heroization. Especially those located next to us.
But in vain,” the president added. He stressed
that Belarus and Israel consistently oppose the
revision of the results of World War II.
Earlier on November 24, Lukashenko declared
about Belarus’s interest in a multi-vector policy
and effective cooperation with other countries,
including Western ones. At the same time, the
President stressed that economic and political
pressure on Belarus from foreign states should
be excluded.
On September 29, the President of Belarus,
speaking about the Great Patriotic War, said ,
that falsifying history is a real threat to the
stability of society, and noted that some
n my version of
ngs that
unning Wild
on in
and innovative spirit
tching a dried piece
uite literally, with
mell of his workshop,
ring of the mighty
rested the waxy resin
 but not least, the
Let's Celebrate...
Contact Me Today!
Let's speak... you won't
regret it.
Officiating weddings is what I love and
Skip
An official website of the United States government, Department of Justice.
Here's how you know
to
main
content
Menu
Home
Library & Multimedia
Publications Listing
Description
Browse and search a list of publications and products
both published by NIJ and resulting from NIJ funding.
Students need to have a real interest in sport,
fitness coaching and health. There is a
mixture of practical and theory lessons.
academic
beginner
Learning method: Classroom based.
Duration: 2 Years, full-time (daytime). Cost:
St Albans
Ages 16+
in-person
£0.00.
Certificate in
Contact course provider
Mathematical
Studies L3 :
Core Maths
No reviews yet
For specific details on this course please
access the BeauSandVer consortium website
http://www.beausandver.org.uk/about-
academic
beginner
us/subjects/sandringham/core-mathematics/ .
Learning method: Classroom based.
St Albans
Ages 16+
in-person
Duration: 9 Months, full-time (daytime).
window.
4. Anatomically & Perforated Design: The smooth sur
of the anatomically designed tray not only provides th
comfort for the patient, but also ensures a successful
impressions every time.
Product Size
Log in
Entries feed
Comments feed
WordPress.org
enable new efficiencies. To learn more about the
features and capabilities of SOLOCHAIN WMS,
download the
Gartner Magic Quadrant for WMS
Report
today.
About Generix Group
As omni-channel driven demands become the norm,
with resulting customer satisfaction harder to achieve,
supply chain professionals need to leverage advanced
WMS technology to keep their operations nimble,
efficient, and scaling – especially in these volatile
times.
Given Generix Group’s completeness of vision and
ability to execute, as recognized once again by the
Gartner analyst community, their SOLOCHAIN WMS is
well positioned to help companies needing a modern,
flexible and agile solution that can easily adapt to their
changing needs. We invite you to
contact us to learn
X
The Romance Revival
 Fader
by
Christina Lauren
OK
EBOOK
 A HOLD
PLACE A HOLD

━━━━━━━━━━━━━━━━

* [Problem description] Once more, write down the full material exactly as it appears.

* [Reply to the task]
heroization. Especially those located next to us.
But in vain,” the president added. He stressed
that Belarus and Israel consistently oppose the
revision of the results of World War II.
Earlier on November 24, Lukashenko declared
about Belarus’s interest in a multi-vector policy
and effective cooperation with other countries,
including Western ones. At the same time, the
President stressed that economic and political
pressure on Belarus from foreign states should
be excluded.
On September 29, the President of Belarus,
speaking about the Great Patriotic War, said ,
that falsifying history is a real threat to the
stability of society, and noted that some
n my version of
ngs that
unning Wild
on in
and innovative spirit
tching a dried piece
uite literally, with
mell of his workshop,
ring of the mighty
rested the waxy resin
 but not least, the
Let's Celebrate...
Contact Me Today!
Let's speak... you won't
regret it.
Officiating weddings is what I love and
Skip
An official website of the United States government, Department of Justice.
Here's how you know
to
main
content
Menu
Home
Library & Multimedia
Publications Listing
Description
Browse and search a list of publications and products
both published by NIJ and resulting from NIJ funding.
Students need to have a real interest in sport,
fitness coaching and health. There is a
mixture of practical and theory lessons.
academic
beginner
Learning method: Classroom based.
Duration: 2 Years, full-time (daytime). Cost:
St Albans
Ages 16+
in-person
£0.00.
Certificate in
Contact course provider
Mathematical
Studies L3 :
Core Maths
No reviews yet
For specific details on this course please
access the BeauSandVer consortium website
http://www.beausandver.org.uk/about-
academic
beginner
us/subjects/sandringham/core-mathematics/ .
Learning method: Classroom based.
St Albans
Ages 16+
in-person
Duration: 9 Months, full-time (daytime).
window.
4. Anatomically & Perforated Design: The smooth sur
of the anatomically designed tray not only provides th
comfort for the patient, but also ensures a successful
impressions every time.
Product Size
Log in
Entries feed
Comments feed
WordPress.org
enable new efficiencies. To learn more about the
features and capabilities of SOLOCHAIN WMS,
download the
Gartner Magic Quadrant for WMS
Report
today.
About Generix Group
As omni-channel driven demands become the norm,
with resulting customer satisfaction harder to achieve,
supply chain professionals need to leverage advanced
WMS technology to keep their operations nimble,
efficient, and scaling – especially in these volatile
times.
Given Generix Group’s completeness of vision and
ability to execute, as recognized once again by the
Gartner analyst community, their SOLOCHAIN WMS is
well positioned to help companies needing a modern,
flexible and agile solution that can easily adapt to their
changing needs. We invite you to
contact us to learn
X
The Romance Revival
 Fader
by
Christina Lauren
OK
EBOOK
 A HOLD
PLACE A HOLD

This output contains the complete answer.